SUPPLIED RECORDS: Begin
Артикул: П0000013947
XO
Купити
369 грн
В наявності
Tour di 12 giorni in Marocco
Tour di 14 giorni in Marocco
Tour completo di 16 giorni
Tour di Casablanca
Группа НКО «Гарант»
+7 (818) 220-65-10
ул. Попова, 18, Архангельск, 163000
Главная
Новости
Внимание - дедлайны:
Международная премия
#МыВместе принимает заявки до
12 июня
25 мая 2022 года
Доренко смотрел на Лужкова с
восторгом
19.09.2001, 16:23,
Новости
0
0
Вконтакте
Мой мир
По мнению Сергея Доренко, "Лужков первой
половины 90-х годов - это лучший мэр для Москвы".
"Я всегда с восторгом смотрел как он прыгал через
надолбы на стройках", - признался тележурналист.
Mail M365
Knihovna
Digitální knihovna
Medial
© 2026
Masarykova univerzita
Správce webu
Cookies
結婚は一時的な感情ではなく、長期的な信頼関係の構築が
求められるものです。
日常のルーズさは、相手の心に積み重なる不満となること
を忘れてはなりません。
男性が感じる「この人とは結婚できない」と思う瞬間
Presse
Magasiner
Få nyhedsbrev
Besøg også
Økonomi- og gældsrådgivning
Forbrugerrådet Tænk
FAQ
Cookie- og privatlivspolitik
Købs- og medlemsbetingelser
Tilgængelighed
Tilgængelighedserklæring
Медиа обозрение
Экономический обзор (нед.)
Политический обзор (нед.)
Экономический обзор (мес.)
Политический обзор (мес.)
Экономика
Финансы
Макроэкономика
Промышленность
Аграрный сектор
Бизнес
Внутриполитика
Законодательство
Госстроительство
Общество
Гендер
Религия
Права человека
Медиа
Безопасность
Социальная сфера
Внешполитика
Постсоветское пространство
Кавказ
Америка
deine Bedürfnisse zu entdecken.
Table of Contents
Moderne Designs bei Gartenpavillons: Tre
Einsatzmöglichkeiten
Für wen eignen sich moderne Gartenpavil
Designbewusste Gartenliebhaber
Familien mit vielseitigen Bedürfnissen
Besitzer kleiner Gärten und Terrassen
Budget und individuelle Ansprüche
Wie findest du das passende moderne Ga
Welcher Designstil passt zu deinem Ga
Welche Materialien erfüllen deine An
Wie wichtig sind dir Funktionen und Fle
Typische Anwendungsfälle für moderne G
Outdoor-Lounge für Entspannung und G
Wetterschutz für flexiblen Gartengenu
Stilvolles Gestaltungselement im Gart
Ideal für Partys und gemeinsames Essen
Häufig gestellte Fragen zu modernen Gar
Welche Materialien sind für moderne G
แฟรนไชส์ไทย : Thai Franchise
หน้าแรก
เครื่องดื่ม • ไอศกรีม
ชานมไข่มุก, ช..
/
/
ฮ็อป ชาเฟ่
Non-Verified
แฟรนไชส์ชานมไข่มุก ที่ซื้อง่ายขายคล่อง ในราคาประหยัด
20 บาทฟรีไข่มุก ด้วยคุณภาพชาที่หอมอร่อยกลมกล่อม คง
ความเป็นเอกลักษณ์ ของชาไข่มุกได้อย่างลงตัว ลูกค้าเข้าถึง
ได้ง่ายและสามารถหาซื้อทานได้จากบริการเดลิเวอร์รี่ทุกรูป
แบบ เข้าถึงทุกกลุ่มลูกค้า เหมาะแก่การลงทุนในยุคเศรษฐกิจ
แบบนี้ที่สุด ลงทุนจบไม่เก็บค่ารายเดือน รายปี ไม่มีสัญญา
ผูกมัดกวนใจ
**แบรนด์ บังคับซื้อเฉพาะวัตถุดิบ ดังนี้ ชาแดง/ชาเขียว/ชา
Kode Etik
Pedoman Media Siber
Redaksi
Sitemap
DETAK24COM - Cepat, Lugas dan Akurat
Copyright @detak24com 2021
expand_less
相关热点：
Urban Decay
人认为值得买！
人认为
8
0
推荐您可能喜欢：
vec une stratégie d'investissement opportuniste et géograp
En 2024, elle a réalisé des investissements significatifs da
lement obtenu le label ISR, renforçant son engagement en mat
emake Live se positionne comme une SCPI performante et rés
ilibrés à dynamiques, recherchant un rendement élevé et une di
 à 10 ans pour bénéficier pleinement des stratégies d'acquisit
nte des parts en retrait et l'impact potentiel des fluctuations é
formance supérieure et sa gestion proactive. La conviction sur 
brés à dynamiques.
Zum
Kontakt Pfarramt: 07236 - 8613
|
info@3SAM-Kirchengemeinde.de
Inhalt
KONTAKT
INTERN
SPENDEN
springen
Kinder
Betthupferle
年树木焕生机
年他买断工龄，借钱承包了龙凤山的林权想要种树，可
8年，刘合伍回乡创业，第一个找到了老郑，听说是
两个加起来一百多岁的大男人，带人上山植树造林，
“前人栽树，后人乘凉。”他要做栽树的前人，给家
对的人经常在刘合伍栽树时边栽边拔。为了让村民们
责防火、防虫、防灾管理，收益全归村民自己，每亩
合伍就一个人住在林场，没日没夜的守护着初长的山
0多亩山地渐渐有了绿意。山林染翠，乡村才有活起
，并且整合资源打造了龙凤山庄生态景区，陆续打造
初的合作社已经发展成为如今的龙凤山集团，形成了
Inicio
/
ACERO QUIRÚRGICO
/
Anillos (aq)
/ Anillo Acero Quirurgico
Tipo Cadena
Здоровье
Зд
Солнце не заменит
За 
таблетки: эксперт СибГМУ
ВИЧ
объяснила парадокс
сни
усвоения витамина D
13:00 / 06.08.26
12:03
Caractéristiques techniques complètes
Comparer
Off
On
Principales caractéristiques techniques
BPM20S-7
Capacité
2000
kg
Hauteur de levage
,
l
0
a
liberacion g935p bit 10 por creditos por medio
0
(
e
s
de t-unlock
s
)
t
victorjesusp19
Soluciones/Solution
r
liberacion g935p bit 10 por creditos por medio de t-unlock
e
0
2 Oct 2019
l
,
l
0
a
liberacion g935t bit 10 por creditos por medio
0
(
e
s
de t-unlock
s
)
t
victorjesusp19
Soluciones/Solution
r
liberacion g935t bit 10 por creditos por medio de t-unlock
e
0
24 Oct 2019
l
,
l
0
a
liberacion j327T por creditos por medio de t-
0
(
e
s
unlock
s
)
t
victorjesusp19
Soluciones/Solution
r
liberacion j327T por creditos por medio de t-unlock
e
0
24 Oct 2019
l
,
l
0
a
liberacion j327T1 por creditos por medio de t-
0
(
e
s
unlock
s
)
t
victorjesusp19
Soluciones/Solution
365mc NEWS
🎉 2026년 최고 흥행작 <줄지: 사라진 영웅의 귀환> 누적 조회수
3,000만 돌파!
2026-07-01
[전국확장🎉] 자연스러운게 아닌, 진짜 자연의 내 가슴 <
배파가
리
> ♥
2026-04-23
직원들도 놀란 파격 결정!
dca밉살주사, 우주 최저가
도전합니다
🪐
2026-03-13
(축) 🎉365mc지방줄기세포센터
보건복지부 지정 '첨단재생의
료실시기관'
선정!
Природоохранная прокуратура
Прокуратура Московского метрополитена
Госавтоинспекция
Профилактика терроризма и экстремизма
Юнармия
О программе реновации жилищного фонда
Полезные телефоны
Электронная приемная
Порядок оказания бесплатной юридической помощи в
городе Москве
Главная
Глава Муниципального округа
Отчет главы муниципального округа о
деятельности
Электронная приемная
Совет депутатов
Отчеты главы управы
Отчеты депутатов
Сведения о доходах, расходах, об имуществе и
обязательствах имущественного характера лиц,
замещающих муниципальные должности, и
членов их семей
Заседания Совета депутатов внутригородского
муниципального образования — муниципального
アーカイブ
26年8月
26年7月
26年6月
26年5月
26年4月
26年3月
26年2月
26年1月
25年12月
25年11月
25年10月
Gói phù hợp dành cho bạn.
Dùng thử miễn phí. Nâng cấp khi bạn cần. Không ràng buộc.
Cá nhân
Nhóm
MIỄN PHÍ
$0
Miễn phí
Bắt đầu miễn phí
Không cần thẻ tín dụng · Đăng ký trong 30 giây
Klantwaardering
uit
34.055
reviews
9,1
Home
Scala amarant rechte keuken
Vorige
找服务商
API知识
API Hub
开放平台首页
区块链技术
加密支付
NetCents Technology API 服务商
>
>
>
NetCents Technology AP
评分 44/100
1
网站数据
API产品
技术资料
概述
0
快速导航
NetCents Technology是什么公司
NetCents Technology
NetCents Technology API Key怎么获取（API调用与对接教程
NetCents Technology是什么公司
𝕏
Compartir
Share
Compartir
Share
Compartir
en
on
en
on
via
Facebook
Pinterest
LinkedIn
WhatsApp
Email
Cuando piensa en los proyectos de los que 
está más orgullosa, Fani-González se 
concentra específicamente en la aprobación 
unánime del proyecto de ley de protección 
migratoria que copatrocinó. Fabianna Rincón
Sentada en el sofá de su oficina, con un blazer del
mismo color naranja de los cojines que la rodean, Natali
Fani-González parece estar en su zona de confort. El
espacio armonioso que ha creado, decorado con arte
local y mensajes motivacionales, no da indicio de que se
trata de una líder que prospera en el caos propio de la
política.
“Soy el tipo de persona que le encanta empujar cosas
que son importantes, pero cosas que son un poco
SUPPLIED RECORDS: End
YOUR ASSIGNMENT ->
Your reply should hold only the lines from the first line of the records through the one with "Wie findest du das passende moderne Ga", reproduced word for word.

OUTPUT FOR THIS EXERCISE ->
Артикул: П0000013947
XO
Купити
369 грн
В наявності
Tour di 12 giorni in Marocco
Tour di 14 giorni in Marocco
Tour completo di 16 giorni
Tour di Casablanca
Группа НКО «Гарант»
+7 (818) 220-65-10
ул. Попова, 18, Архангельск, 163000
Главная
Новости
Внимание - дедлайны:
Международная премия
#МыВместе принимает заявки до
12 июня
25 мая 2022 года
Доренко смотрел на Лужкова с
восторгом
19.09.2001, 16:23,
Новости
0
0
Вконтакте
Мой мир
По мнению Сергея Доренко, "Лужков первой
половины 90-х годов - это лучший мэр для Москвы".
"Я всегда с восторгом смотрел как он прыгал через
надолбы на стройках", - признался тележурналист.
Mail M365
Knihovna
Digitální knihovna
Medial
© 2026
Masarykova univerzita
Správce webu
Cookies
結婚は一時的な感情ではなく、長期的な信頼関係の構築が
求められるものです。
日常のルーズさは、相手の心に積み重なる不満となること
を忘れてはなりません。
男性が感じる「この人とは結婚できない」と思う瞬間
Presse
Magasiner
Få nyhedsbrev
Besøg også
Økonomi- og gældsrådgivning
Forbrugerrådet Tænk
FAQ
Cookie- og privatlivspolitik
Købs- og medlemsbetingelser
Tilgængelighed
Tilgængelighedserklæring
Медиа обозрение
Экономический обзор (нед.)
Политический обзор (нед.)
Экономический обзор (мес.)
Политический обзор (мес.)
Экономика
Финансы
Макроэкономика
Промышленность
Аграрный сектор
Бизнес
Внутриполитика
Законодательство
Госстроительство
Общество
Гендер
Религия
Права человека
Медиа
Безопасность
Социальная сфера
Внешполитика
Постсоветское пространство
Кавказ
Америка
deine Bedürfnisse zu entdecken.
Table of Contents
Moderne Designs bei Gartenpavillons: Tre
Einsatzmöglichkeiten
Für wen eignen sich moderne Gartenpavil
Designbewusste Gartenliebhaber
Familien mit vielseitigen Bedürfnissen
Besitzer kleiner Gärten und Terrassen
Budget und individuelle Ansprüche
Wie findest du das passende moderne Ga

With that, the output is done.